Joseph aussi ne comprenait pas. Il pensait à trop de choses en même temps, mais il continua d’écouter.

– Dehors, commença Emmanuel avec sa voix enfantine, il fait si froid. Tant de gens souffrent. Les ténèbres dominent. Les personnes ont faim, ils ont si froid… Mais à l’intérieur, dans la Maison, le climat est doux et agréable !

– Que veux-tu dire Emmanuel ?, demanda Joseph.

– Si seulement il n’y avait pas de double vitrage, le flux de chaleur de la Maison se transférerait avec plus d’intensité vers l’extérieur, et qui sait; cela pourrait sauver ces gens qui ont si froid…

– Mais que veux-tu dire ?, lui demanda encore Joseph, l’hiver dernier nous avons eu tellement froid dans la maison, et sans le double vitrage, la température glaciale de l’extérieur l’emportera sur l’intérieur, et nous en souffrirons aussi…

– Non! La Maison est chaude… Elle brûle même… Mon Cœur est en joie en voyant toute la solidarité qui émane des gens ! Mon Cœur est en Joie en sentant que les aides-soignants se battent, jusqu’à passer plusieurs nuits blanches consécutives pour la victoire de la Vie, Mon cœur crie de Joie ! Mais mon Cœur est aussi en peine, saisi de compassion, mon âme est triste à en mourir, en voyant les malades, les souffrants, les mourants si désespérés… Mon Cœur est troublé en entendant que les gens sont apeurés. Ils en souffrent tellement…

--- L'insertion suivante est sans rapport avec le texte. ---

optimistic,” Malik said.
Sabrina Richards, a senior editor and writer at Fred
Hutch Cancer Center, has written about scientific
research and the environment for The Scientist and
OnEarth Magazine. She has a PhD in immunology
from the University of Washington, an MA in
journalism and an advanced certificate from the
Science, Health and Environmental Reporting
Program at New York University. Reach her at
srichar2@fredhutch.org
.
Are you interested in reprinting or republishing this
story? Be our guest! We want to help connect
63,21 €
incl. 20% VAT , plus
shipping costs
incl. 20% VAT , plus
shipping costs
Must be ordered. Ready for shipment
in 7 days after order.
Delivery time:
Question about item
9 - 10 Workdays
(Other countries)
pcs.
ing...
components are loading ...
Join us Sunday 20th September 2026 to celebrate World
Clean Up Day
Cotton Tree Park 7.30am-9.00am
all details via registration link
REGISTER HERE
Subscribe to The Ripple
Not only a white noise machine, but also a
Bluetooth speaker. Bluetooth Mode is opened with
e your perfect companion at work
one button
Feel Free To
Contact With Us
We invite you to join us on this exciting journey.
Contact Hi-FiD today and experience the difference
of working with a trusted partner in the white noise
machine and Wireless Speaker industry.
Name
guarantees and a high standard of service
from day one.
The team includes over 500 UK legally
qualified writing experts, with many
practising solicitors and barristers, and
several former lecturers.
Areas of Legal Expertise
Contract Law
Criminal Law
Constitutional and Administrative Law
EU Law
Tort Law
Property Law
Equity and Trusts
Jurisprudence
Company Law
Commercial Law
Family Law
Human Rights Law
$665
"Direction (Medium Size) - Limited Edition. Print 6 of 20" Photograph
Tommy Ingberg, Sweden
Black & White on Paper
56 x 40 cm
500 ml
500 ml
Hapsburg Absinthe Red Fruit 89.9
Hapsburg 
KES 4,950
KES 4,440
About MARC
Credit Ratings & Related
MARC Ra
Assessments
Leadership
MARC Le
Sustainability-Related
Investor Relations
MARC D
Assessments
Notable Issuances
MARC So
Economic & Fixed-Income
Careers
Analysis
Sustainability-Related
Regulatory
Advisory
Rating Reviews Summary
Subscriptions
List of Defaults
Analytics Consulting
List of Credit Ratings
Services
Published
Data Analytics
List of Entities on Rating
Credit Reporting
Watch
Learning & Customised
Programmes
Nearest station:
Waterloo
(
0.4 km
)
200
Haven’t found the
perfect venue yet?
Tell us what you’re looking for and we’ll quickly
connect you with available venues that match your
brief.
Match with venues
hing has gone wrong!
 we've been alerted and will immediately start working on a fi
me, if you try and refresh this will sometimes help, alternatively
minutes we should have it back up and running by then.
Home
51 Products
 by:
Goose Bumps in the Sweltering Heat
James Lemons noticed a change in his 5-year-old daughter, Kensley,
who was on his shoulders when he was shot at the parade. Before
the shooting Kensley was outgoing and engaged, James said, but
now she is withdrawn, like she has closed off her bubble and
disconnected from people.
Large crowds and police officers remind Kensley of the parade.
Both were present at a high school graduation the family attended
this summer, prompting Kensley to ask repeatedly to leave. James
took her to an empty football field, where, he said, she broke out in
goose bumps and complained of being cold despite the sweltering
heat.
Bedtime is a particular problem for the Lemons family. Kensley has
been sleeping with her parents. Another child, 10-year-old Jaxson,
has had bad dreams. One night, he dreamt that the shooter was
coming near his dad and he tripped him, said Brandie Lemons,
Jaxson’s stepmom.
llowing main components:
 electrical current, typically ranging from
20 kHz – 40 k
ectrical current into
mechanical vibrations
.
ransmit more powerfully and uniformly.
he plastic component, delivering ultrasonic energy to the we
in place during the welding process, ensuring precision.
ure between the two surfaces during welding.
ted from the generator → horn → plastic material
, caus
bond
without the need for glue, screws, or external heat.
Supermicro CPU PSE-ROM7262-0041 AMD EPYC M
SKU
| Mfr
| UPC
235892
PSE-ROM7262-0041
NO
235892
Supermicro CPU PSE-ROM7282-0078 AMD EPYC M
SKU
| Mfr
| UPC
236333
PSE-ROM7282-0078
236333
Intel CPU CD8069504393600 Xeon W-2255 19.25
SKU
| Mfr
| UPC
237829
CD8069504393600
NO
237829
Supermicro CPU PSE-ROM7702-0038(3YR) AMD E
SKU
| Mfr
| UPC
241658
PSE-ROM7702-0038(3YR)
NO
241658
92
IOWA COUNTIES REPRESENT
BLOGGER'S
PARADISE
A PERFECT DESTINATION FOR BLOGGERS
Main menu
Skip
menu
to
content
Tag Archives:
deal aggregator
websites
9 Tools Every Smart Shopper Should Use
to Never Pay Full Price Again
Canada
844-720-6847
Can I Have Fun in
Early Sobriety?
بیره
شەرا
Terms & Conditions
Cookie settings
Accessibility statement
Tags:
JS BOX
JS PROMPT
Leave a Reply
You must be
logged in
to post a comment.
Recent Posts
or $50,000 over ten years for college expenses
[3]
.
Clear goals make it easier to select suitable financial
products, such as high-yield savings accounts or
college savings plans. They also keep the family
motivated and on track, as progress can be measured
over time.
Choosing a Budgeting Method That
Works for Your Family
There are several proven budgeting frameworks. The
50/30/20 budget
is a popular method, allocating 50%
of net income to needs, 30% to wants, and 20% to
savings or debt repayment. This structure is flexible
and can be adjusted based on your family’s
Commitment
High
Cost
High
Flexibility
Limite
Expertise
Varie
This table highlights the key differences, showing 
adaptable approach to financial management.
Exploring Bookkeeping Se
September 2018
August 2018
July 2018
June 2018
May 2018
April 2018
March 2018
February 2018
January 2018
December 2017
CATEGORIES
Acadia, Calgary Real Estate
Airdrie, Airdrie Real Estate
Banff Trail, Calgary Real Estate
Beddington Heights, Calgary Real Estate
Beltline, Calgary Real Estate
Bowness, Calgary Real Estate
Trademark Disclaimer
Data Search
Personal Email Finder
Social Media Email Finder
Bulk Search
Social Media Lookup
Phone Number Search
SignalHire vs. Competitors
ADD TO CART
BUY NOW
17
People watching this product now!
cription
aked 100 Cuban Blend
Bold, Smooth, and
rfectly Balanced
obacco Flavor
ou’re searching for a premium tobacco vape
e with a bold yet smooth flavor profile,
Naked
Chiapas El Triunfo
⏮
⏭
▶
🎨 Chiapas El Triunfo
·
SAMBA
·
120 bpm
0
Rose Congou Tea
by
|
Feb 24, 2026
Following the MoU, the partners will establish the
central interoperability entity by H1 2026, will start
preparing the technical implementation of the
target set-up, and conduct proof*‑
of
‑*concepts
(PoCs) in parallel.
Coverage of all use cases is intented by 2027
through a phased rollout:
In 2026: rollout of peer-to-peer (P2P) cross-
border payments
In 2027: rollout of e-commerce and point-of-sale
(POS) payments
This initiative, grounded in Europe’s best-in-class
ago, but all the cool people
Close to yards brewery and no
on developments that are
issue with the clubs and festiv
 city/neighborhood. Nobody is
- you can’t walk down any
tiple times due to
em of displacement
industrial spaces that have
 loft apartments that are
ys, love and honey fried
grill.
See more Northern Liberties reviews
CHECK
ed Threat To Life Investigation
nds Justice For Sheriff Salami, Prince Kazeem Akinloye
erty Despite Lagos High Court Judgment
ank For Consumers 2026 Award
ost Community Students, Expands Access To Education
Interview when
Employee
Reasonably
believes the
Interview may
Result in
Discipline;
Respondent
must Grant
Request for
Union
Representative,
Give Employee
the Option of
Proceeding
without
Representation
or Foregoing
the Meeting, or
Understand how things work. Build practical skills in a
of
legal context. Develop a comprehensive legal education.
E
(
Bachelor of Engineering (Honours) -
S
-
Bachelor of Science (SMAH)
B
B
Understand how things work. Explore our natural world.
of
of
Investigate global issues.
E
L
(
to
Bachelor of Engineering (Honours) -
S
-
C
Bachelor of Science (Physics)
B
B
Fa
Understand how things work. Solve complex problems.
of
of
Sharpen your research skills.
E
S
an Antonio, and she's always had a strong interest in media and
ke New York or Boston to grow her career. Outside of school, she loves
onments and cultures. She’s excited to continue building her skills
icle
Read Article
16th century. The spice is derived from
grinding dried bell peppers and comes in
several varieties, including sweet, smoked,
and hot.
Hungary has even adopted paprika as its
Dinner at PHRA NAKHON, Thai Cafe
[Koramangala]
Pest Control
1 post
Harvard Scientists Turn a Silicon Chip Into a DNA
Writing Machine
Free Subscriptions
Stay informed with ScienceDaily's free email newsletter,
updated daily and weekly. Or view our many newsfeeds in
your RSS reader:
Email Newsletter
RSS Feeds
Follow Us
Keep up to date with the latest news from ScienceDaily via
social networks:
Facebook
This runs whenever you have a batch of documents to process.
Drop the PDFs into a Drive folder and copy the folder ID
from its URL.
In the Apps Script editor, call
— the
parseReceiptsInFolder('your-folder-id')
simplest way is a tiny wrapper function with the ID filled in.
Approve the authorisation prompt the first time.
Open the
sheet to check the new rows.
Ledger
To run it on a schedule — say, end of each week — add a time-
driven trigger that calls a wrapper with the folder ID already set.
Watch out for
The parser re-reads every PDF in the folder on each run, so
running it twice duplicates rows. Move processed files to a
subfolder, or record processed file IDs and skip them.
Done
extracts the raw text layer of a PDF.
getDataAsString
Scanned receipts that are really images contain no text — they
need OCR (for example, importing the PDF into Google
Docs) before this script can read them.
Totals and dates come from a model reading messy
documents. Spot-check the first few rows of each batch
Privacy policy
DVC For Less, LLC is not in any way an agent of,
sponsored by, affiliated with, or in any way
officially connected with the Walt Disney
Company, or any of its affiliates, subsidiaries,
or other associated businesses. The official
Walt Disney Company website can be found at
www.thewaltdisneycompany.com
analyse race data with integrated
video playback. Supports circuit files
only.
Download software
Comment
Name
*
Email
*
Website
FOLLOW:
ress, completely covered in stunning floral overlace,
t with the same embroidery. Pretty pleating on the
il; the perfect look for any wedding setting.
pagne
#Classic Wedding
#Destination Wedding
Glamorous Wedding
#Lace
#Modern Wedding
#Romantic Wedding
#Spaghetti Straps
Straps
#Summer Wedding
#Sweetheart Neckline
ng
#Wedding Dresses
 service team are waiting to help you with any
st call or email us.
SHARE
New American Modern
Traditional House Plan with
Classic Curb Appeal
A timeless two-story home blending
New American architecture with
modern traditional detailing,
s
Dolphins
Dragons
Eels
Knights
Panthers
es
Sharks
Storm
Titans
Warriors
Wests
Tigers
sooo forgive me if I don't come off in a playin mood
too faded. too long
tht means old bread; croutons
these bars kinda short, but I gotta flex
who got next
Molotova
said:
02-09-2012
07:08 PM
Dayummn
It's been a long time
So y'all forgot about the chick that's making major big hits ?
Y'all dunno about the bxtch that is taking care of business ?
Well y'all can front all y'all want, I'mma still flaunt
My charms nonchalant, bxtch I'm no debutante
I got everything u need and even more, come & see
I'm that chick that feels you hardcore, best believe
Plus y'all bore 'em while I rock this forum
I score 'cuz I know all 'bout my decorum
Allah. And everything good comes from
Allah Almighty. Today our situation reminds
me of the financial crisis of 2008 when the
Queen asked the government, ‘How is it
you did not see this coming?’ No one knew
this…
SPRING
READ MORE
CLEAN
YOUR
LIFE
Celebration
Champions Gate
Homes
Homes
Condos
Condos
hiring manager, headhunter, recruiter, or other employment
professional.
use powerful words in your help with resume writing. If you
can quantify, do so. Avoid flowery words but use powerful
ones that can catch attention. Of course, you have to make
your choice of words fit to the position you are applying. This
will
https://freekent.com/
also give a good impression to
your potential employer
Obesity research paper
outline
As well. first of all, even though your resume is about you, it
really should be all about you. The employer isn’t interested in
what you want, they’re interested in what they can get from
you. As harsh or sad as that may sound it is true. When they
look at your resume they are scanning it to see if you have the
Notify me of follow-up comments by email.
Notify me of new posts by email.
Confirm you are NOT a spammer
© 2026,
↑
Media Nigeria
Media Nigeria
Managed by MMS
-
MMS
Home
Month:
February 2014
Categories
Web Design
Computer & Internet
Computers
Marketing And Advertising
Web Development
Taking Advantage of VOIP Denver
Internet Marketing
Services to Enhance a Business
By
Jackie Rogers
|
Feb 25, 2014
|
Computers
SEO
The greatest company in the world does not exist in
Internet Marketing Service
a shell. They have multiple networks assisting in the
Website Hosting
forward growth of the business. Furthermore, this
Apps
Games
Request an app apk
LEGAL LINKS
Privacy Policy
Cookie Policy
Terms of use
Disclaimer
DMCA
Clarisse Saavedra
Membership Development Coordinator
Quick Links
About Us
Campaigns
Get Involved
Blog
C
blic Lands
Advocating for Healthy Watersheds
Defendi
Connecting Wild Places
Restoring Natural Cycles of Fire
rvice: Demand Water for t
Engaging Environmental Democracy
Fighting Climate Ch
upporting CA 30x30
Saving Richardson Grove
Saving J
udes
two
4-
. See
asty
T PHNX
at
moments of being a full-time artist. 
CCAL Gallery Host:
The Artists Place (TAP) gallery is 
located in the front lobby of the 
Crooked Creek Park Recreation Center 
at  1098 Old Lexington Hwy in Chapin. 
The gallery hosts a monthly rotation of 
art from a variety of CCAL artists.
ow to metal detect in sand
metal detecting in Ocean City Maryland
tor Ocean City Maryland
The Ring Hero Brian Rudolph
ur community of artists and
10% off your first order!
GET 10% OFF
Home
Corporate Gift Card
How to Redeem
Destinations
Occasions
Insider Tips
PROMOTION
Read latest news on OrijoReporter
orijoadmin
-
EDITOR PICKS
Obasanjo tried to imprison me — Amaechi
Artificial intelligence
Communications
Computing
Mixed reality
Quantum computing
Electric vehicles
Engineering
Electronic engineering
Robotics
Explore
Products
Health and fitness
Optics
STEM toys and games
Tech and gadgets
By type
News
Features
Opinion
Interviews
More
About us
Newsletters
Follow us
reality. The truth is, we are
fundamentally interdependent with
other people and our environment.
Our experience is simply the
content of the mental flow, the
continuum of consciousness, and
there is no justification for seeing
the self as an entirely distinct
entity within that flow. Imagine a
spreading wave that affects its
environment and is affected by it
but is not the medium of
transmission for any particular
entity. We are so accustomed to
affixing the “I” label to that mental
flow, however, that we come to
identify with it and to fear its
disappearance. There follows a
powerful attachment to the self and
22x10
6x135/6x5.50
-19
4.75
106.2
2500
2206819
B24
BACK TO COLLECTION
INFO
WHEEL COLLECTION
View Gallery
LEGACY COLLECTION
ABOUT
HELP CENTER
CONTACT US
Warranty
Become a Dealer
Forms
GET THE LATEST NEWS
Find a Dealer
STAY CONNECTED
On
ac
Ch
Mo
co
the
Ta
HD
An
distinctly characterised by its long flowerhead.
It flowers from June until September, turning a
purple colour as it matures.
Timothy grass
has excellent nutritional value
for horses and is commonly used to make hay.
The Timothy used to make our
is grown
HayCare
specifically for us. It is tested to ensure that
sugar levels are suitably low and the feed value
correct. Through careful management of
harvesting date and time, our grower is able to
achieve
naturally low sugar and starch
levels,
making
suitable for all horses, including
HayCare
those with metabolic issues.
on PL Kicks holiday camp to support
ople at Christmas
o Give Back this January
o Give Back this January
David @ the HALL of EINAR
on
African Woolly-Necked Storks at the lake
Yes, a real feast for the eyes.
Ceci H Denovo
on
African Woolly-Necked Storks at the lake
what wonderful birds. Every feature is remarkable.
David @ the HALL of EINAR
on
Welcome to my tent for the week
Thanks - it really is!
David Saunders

Marie sourit. Elle a compris et médite profondément en elle-même.

Moi, dit l’Emmanuel, je suis la Résurrection et la Vie. Celui qui croit en moi, même s’il meurt vivra. Quiconque vit et croit en moi ne mourra jamais… Crois-tu cela, Joseph ?

Oui, Seigneur, je le crois : tu es le Christ, le Fils de Dieu, Celui qui vient dans le Monde !

– Alors casse donc ce double vitrage de ton cœur, et laisse-le battre au même rythme que le mien… Que ton âme ne soit pas un isolant, empêchant le flux ardent de la Maison de mon Père atteindre ton Cœur qui se fait être si froid…

Joseph sourit, et il confessa avec émerveillement :

Mon Seigneur et mon Dieu !

Particulièrement durant les temps sombres – guerres, génocides, attentats, pandémie… –, notre humanité est mise à nue et nous nous trouvons face à toutes nos pauvretés qui se trouvent être révélées. Devant la faiblesse de l’homme, devant la souffrance et le sang, nous sommes terrorisés et abattus, car une phrase résonne en nous: « Tout est fini. » Or, c’est précisément durant ces temps ténébreux que le Christ nous rappelle que « Tout est accompli » et que notre place dans la Maison de notre cœur est prête à y être habitée. Il y a un feu d’Amour ardent dans cette Maison, mais très souvent, lorsque nous nous laissons tomber, nous y plaçons un double vitrage, rendant notre âme semblable à un isolant. Or, nous sommes appelés à être des catalyseurs d’Espérance en demeurant dans cette Maison et ainsi, faire rayonner la Lumière intérieure dans le monde extérieur, car « Il n’y a pas de crainte dans l’amour; l’amour parfait bannit toute crainte. » (1 Jean 4: 18).